The default museum.yaml ships with the MinIO endpoint set to localhost:3200. When museum generates a pre-signed URL, that hostname goes directly into the URL that gets handed to the iOS app. On the phone, localhost is the phone. The PUT goes nowhere. Museum's HeadObject times out. The app spins forever. The fix sounds obvious: set the endpoint to your server's LAN IP. That breaks the other half.

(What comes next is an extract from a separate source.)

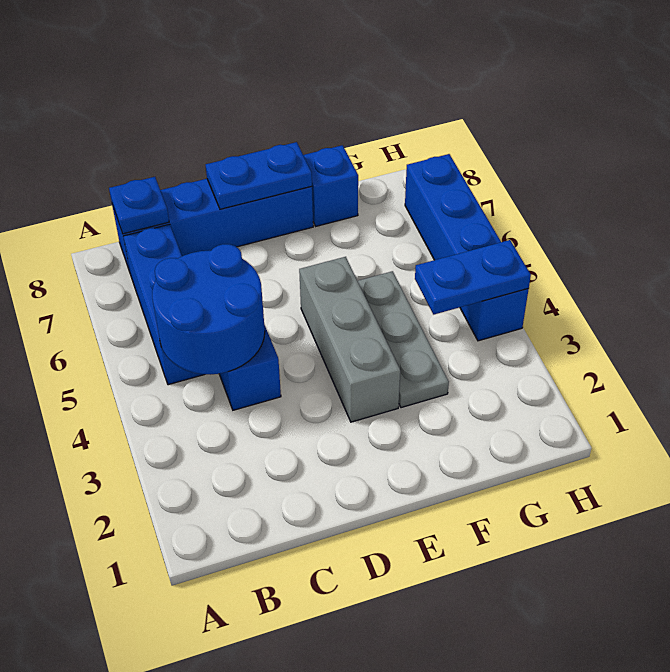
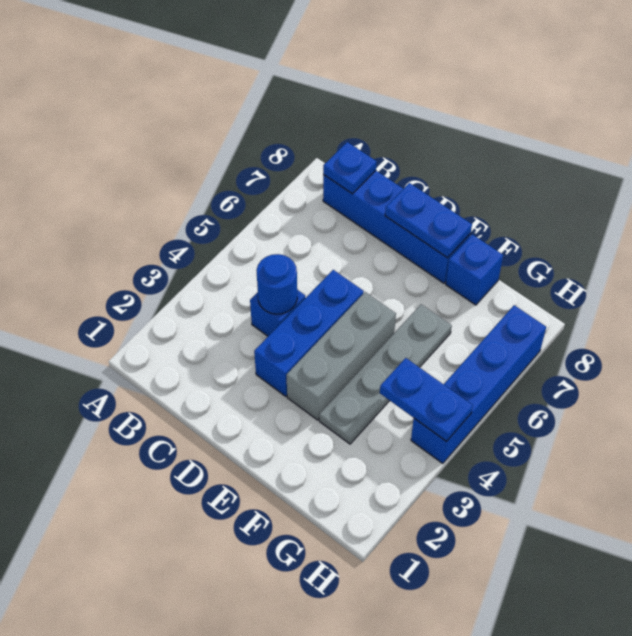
blue 2x2 round brick [152,244,265,375] -> blue 1x1 round brick [256,254,297,314]
blue 1x3 brick [123,224,205,385] -> blue 1x3 brick moved to [254,270,364,396]
grey 1x3 plate [358,271,449,408] -> grey 1x4 plate [319,304,452,444]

After the phone uploads, museum runs HeadObject using the same S3 client, with the same endpoint. From inside a Docker container, the LAN IP routes to the host and hits a port-published iptables DNAT rule that only fires on traffic arriving from outside the Docker bridge. Container-to-host-IP traffic arrives via the bridge, so the rule does not fire. The packets are dropped. Museum logs OBJECT_SIZE_FETCH_FAILED. This looks like a MinIO misconfiguration. It is not. It is Docker NAT semantics.
The first workaround attempt: extra_hosts in compose.yaml, mapping the LAN IP to MinIO's container IP. This adds a /etc/hosts entry. It does not work. The Go net package checks whether a URL host is a valid IP literal before consulting DNS or /etc/hosts. It is, so it skips resolution entirely and connects to the IP directly. The hosts file entry is never read. Testing from inside the container confirms both paths: MinIO's Docker IP works immediately, the LAN IP times out regardless of what /etc/hosts says.
The correct fix is a public_endpoint field in the S3 bucket config. Museum creates two S3 clients per bucket: one using the internal Docker service name for HeadObject and other direct API calls, one using the LAN IP only for generating pre-signed URLs. Internal calls use Docker DNS. External URLs contain the reachable address. The split-horizon DNS problem is solved by making it explicit in config rather than trying to paper over it with host remapping. Once that is in place and you hit the 10 GB storage cap (hardcoded in billing.go, not configurable), call the admin API to swap the subscription to a larger one. The app unblocks immediately, no restart needed.